Я бы не стал даже отвечать этому болвану, но безумная надежда вдруг вспыхнула у меня в мозгу. В таком безвыходном положении, как мое, минутами кажется, что можно волоском перетереть цепи.
- Послушай, - сказал я, решив разыграть комедию, насколько это возможно на пороге смерти, - я в самом деле могу сделать тебя богаче короля. Я помогу тебе выиграть миллионы. Но при одном условии...
Он вытаращил глаза.
- На каком? Скажите, на каком? Я рад вам служить, чем прикажете, господин преступник.
- Обещаю назвать тебе не три номера, а целых четыре. Но сперва поменяйся со мной одеждой.
- Если только за этим дело! - воскликнул он и уже принялся расстегивать мундир.
Я встал со стула. Я следил за каждым его движением. Сердце у меня отчаянно билось. Мне уже виделось, как перед жандармским мундиром раскрываются двери, как площадь, и улица, и Дворец правосудия остаются позади!
Но тут он обернулся с видом сомнения.
- А на что вам это? Может, чтобы уйти отсюда? Мне стало ясно, что все погибло. Однако я сделал последнюю попытку, совершенно ненужную и нелепую.

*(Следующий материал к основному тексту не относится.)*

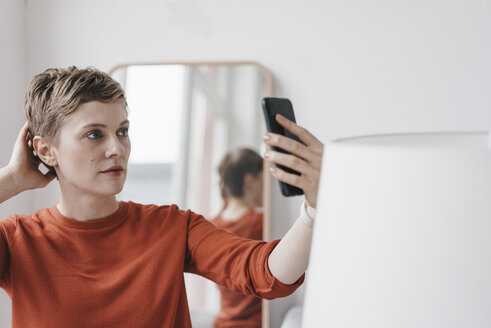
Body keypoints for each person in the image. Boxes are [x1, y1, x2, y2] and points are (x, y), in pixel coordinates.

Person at [0, 66, 324, 327]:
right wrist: (12, 179)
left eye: (122, 131)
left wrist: (313, 207)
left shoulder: (171, 226)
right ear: (46, 150)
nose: (117, 149)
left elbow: (268, 273)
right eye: (94, 134)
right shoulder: (17, 240)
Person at [211, 148, 264, 327]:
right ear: (249, 181)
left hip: (222, 323)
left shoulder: (211, 225)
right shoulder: (261, 224)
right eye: (263, 180)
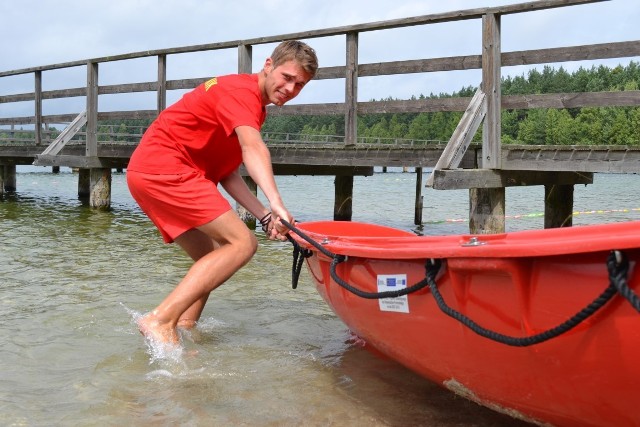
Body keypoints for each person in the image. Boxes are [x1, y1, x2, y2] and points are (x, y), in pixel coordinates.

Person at [126, 40, 318, 345]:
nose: (291, 89)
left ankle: (183, 327)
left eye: (301, 85)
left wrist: (266, 216)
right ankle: (160, 320)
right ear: (268, 65)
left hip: (148, 172)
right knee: (243, 244)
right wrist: (277, 202)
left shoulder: (250, 104)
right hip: (166, 168)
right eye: (287, 77)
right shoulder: (241, 94)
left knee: (212, 256)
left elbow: (226, 172)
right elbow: (252, 148)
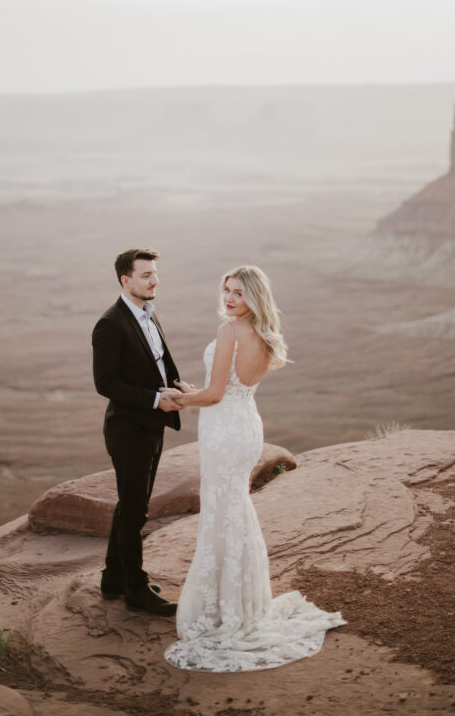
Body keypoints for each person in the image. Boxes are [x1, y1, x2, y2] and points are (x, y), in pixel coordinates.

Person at [164, 265, 346, 671]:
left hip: (224, 430)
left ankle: (225, 611)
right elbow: (231, 389)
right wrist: (199, 395)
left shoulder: (229, 332)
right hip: (244, 424)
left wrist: (175, 399)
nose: (229, 298)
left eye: (239, 293)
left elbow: (214, 395)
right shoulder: (262, 332)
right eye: (227, 290)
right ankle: (244, 603)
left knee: (221, 510)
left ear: (253, 298)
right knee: (235, 508)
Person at [92, 247, 184, 616]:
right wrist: (153, 400)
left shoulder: (147, 313)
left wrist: (175, 386)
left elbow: (156, 363)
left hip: (150, 425)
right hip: (128, 430)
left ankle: (113, 578)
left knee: (131, 506)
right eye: (146, 275)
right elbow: (106, 383)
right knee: (135, 511)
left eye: (155, 274)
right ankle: (135, 590)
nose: (154, 280)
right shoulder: (110, 324)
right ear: (124, 280)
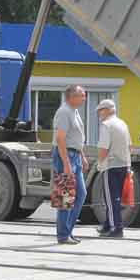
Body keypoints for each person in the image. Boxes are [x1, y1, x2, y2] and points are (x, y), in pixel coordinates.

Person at [52, 85, 89, 245]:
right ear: (71, 97)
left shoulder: (74, 111)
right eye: (82, 95)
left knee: (81, 194)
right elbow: (60, 138)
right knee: (65, 196)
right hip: (65, 155)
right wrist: (66, 162)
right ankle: (62, 235)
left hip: (76, 155)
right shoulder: (64, 112)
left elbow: (75, 137)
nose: (84, 98)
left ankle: (68, 230)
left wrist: (82, 156)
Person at [96, 99, 131, 239]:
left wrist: (99, 163)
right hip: (123, 164)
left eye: (100, 110)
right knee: (115, 198)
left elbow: (104, 148)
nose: (99, 113)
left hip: (110, 165)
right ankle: (107, 225)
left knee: (111, 199)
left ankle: (116, 228)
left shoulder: (106, 125)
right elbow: (130, 146)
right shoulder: (123, 124)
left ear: (107, 110)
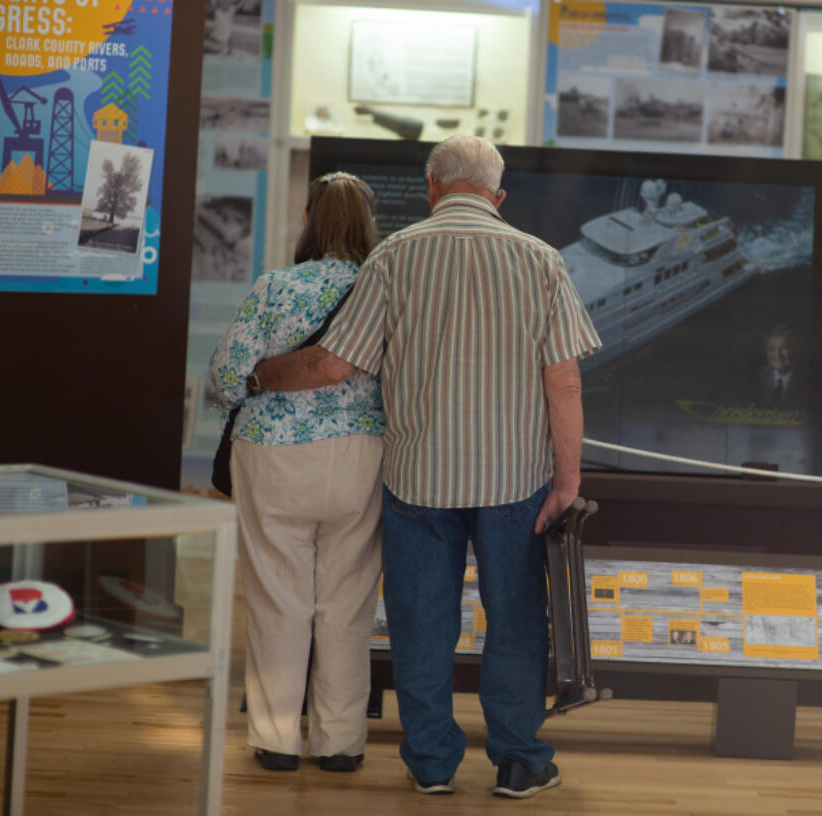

- Ну да, зато твое благополучие обеспечено, - ответил я.
Он меня перебил:
- Э, нет! Постойте! А номера-то мои как же? Чтобы они были верные, вам надо быть покойником.
Я снова сел, еще сильнее подавленный безнадежностью от вспыхнувшей на миг надежды.
XXXIII
Я зажмурил глаза, прикрыл их ладонями и попытался забыться, уйти в прошлое от настоящего. И вот в мечтах одно за другим возникают воспоминания детства и юности, милые, мирные, веселые, точно цветущие островки среди водоворота черных, беспорядочных мыслей, кружащихся у меня в голове.
Видится мне, как я, ребенком, веселым, румяным школьником, вместе с братьями играю и бегаю по большой зеленой аллее запущенного сада, где прошли мои ранние годы; это бывшие монастырские владения, над ними возвышается свинцовая шапка мрачного собора Валь-де-Грас.
Спустя четыре года я снова там, все еще мальчиком, но уже мечтательным и пылким. В пустынном саду со мною вместе девочка-подросток.
Маленькая испаночка с большими глазами и длинными косами, с вишневыми губами и нежным румянцем на золотисто-смуглом личике, четырнадцатилетняя андалузка Пепа.
Наши мамы послали нас побегать, а мы чинно гуляем по саду. Нас послали резвиться, а мы беседуем. Мы дети одного возраста, но не одного пола.
А между тем еще год назад мы бегали, боролись Друг с другом. Я старался отнять у Пепиты лучшее яблоко с яблони; я дрался с ней из-за птичьего гнезда. Она плакала, а я говорил: "Так тебе и надо!" Потом мы оба шли жаловаться мамам, и они вслух сердились, а потихоньку умилялись.
Теперь она опирается на мою руку, а я и горд и смущен. Мы ходим медленно, мы разговариваем шепотом. Она роняет платочек, я его поднимаю. Руки у нас вздрагивают, соприкасаясь. Она говорит о птичках, о звездочке, которая мерцает вон там, вдали, об алом закате за стволами деревьев, о пансионских подругах, о платьях и лентах. Мы разговариваем на самые невинные темы и оба при этом краснеем. Девочка превратилась в девушку.